**INSTRUCTIONS FOR THE TASK**
Look below for the line holding "आरका परिवज्‍जेय्य, मग्गं" and the line holding "तस्स पन विहारस्स". Repeat those two and everything between, exactly.

BEGIN

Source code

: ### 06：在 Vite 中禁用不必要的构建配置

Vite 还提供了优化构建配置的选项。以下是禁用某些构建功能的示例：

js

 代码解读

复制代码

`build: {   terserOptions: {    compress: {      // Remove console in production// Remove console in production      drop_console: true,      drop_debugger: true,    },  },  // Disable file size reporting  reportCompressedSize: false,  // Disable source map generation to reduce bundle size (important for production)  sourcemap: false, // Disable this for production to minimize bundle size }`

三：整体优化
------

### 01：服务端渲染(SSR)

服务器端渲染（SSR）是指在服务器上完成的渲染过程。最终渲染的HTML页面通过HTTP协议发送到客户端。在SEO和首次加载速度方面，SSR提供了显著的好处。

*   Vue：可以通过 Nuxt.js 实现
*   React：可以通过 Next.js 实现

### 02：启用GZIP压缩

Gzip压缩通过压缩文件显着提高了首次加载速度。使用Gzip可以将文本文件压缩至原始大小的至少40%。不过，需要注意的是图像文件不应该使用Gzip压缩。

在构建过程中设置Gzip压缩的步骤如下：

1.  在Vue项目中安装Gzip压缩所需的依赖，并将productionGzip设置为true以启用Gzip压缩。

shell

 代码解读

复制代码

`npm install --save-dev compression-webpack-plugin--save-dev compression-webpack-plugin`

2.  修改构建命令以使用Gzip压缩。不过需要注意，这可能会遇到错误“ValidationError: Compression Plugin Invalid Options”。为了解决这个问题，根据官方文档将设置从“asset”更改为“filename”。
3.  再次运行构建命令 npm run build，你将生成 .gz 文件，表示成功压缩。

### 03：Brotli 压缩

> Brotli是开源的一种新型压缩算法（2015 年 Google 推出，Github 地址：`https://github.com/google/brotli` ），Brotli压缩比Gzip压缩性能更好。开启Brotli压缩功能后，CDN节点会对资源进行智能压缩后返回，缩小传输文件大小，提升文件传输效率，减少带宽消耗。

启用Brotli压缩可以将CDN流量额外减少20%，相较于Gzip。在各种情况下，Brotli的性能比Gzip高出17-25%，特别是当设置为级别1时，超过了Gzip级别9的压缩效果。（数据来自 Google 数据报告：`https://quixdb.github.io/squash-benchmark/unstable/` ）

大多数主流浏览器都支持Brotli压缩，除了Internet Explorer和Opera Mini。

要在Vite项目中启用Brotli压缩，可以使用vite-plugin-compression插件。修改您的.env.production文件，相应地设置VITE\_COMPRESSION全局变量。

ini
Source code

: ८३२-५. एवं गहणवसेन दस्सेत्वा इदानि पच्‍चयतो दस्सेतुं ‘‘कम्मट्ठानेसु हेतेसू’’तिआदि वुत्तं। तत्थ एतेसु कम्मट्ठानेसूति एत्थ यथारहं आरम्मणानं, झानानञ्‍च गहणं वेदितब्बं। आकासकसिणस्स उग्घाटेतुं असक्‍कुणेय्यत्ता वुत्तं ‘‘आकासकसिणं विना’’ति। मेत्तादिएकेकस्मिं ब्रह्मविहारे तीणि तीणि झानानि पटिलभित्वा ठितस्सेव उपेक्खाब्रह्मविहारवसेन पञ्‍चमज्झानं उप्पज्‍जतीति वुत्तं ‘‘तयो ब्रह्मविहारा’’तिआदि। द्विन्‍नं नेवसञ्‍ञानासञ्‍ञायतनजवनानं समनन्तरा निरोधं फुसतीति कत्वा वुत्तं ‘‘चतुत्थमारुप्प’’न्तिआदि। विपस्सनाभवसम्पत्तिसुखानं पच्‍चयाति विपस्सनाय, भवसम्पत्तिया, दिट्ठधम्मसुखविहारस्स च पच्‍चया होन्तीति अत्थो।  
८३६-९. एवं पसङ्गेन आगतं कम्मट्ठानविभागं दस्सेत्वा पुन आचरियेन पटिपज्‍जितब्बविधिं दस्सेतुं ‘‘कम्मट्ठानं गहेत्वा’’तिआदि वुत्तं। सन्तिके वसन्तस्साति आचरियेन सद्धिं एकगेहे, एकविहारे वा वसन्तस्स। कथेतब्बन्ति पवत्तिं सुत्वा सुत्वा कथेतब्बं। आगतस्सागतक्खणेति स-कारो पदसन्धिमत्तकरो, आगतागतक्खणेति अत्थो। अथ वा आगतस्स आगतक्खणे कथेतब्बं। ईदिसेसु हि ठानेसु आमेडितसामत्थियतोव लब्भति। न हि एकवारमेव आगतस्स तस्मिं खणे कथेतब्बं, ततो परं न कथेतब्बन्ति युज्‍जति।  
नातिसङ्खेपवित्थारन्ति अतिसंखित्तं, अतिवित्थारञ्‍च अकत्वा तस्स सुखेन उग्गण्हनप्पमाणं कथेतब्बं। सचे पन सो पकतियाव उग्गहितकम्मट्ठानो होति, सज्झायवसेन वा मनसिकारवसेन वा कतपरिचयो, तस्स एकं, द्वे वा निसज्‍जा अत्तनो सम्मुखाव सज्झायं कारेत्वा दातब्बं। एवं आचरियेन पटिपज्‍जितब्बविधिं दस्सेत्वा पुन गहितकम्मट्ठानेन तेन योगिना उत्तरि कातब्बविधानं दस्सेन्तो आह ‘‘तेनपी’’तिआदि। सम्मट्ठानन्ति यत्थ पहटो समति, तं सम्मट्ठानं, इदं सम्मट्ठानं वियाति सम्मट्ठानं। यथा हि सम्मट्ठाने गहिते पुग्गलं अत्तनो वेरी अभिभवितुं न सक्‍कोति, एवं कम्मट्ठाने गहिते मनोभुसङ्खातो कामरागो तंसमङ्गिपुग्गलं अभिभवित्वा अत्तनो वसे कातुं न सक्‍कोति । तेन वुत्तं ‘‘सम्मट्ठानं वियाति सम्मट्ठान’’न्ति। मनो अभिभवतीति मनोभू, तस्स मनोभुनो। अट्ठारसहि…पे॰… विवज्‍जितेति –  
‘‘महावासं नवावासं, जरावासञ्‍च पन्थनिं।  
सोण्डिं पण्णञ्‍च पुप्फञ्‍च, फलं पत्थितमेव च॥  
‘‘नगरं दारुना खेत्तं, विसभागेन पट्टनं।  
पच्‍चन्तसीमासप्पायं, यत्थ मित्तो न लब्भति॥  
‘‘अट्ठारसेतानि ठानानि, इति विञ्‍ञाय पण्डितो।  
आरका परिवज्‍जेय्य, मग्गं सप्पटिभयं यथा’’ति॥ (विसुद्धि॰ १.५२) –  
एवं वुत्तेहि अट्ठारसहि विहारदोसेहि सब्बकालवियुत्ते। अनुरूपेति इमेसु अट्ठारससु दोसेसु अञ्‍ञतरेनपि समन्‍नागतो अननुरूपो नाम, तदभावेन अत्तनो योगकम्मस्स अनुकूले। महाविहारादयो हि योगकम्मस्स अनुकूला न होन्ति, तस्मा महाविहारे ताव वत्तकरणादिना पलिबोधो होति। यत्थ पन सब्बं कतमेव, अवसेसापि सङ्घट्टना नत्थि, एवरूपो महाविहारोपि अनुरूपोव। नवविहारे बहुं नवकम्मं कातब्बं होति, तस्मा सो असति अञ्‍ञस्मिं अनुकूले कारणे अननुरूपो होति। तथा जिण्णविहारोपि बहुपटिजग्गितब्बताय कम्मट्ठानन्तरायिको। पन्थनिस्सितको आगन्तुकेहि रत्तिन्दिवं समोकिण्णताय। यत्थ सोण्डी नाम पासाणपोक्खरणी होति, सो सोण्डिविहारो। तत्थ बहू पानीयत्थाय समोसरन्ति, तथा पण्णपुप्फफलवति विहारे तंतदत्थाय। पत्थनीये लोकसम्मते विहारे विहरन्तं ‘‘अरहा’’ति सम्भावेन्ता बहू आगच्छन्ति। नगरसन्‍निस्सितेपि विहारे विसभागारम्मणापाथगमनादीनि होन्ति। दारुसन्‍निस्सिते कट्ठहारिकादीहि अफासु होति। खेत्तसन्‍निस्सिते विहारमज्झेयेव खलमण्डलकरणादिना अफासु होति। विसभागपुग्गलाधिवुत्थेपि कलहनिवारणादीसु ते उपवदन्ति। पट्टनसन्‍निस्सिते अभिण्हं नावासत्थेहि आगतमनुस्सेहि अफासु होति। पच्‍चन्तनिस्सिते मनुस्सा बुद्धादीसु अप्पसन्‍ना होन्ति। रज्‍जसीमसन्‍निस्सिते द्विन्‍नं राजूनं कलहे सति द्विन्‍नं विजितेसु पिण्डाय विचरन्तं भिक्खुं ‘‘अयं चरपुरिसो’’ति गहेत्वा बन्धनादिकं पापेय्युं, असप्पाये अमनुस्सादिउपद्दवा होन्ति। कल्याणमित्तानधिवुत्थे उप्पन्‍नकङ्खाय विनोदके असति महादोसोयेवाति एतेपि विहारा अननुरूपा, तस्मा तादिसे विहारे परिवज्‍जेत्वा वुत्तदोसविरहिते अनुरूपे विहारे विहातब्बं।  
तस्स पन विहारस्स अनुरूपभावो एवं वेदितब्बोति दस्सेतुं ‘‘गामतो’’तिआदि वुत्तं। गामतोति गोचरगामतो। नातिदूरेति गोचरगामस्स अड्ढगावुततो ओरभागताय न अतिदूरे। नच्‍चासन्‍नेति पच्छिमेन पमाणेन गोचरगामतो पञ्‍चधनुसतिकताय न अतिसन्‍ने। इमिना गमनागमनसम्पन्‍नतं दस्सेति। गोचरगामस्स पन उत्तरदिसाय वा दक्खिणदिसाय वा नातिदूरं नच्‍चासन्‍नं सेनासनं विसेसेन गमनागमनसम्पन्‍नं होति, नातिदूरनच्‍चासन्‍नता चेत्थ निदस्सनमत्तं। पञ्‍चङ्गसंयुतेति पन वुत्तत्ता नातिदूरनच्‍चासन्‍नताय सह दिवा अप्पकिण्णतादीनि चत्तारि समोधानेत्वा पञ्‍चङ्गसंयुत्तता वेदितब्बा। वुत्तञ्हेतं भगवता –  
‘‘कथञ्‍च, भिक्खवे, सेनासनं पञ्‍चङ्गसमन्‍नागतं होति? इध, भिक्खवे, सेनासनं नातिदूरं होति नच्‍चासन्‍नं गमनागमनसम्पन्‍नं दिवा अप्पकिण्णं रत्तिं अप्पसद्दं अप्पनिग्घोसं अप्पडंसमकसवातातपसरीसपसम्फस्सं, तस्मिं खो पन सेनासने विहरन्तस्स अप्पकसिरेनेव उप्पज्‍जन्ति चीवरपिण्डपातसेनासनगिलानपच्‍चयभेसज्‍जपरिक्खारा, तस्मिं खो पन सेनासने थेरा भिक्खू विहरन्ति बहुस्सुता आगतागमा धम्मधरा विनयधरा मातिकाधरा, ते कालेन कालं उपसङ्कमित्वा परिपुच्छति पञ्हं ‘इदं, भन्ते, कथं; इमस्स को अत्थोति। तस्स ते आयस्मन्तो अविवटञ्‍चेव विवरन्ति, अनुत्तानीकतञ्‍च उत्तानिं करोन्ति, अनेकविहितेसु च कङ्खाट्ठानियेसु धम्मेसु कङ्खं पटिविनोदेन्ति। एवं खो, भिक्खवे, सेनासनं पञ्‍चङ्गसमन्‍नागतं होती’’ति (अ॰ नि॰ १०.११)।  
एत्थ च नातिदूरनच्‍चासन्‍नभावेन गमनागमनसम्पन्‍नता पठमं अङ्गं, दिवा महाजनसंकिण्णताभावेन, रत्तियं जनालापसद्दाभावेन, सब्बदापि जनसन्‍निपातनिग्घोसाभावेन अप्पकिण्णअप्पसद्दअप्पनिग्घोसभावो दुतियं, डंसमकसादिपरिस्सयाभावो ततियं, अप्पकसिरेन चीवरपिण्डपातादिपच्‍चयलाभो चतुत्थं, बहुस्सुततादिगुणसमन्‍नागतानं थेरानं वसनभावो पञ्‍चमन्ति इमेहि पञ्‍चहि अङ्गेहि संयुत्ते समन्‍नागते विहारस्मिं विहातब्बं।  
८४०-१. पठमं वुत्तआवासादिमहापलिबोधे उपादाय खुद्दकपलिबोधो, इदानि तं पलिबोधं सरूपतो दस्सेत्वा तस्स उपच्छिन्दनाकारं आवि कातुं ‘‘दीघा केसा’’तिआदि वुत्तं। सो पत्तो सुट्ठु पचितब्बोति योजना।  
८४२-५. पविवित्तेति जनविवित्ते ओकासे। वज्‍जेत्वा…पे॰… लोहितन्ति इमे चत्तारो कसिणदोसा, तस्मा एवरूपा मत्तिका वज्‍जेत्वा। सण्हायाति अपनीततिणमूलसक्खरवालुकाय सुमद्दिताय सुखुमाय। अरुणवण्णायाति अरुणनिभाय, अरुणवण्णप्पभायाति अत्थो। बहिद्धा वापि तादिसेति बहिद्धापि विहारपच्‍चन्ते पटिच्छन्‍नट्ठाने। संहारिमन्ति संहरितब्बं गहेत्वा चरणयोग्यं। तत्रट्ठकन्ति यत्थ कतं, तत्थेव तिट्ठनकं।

END

**TASK RESULT**
आरका परिवज्‍जेय्य, मग्गं सप्पटिभयं यथा’’ति॥ (विसुद्धि॰ १.५२) –  
एवं वुत्तेहि अट्ठारसहि विहारदोसेहि सब्बकालवियुत्ते। अनुरूपेति इमेसु अट्ठारससु दोसेसु अञ्‍ञतरेनपि समन्‍नागतो अननुरूपो नाम, तदभावेन अत्तनो योगकम्मस्स अनुकूले। महाविहारादयो हि योगकम्मस्स अनुकूला न होन्ति, तस्मा महाविहारे ताव वत्तकरणादिना पलिबोधो होति। यत्थ पन सब्बं कतमेव, अवसेसापि सङ्घट्टना नत्थि, एवरूपो महाविहारोपि अनुरूपोव। नवविहारे बहुं नवकम्मं कातब्बं होति, तस्मा सो असति अञ्‍ञस्मिं अनुकूले कारणे अननुरूपो होति। तथा जिण्णविहारोपि बहुपटिजग्गितब्बताय कम्मट्ठानन्तरायिको। पन्थनिस्सितको आगन्तुकेहि रत्तिन्दिवं समोकिण्णताय। यत्थ सोण्डी नाम पासाणपोक्खरणी होति, सो सोण्डिविहारो। तत्थ बहू पानीयत्थाय समोसरन्ति, तथा पण्णपुप्फफलवति विहारे तंतदत्थाय। पत्थनीये लोकसम्मते विहारे विहरन्तं ‘‘अरहा’’ति सम्भावेन्ता बहू आगच्छन्ति। नगरसन्‍निस्सितेपि विहारे विसभागारम्मणापाथगमनादीनि होन्ति। दारुसन्‍निस्सिते कट्ठहारिकादीहि अफासु होति। खेत्तसन्‍निस्सिते विहारमज्झेयेव खलमण्डलकरणादिना अफासु होति। विसभागपुग्गलाधिवुत्थेपि कलहनिवारणादीसु ते उपवदन्ति। पट्टनसन्‍निस्सिते अभिण्हं नावासत्थेहि आगतमनुस्सेहि अफासु होति। पच्‍चन्तनिस्सिते मनुस्सा बुद्धादीसु अप्पसन्‍ना होन्ति। रज्‍जसीमसन्‍निस्सिते द्विन्‍नं राजूनं कलहे सति द्विन्‍नं विजितेसु पिण्डाय विचरन्तं भिक्खुं ‘‘अयं चरपुरिसो’’ति गहेत्वा बन्धनादिकं पापेय्युं, असप्पाये अमनुस्सादिउपद्दवा होन्ति। कल्याणमित्तानधिवुत्थे उप्पन्‍नकङ्खाय विनोदके असति महादोसोयेवाति एतेपि विहारा अननुरूपा, तस्मा तादिसे विहारे परिवज्‍जेत्वा वुत्तदोसविरहिते अनुरूपे विहारे विहातब्बं।  
तस्स पन विहारस्स अनुरूपभावो एवं वेदितब्बोति दस्सेतुं ‘‘गामतो’’तिआदि वुत्तं। गामतोति गोचरगामतो। नातिदूरेति गोचरगामस्स अड्ढगावुततो ओरभागताय न अतिदूरे। नच्‍चासन्‍नेति पच्छिमेन पमाणेन गोचरगामतो पञ्‍चधनुसतिकताय न अतिसन्‍ने। इमिना गमनागमनसम्पन्‍नतं दस्सेति। गोचरगामस्स पन उत्तरदिसाय वा दक्खिणदिसाय वा नातिदूरं नच्‍चासन्‍नं सेनासनं विसेसेन गमनागमनसम्पन्‍नं होति, नातिदूरनच्‍चासन्‍नता चेत्थ निदस्सनमत्तं। पञ्‍चङ्गसंयुतेति पन वुत्तत्ता नातिदूरनच्‍चासन्‍नताय सह दिवा अप्पकिण्णतादीनि चत्तारि समोधानेत्वा पञ्‍चङ्गसंयुत्तता वेदितब्बा। वुत्तञ्हेतं भगवता –  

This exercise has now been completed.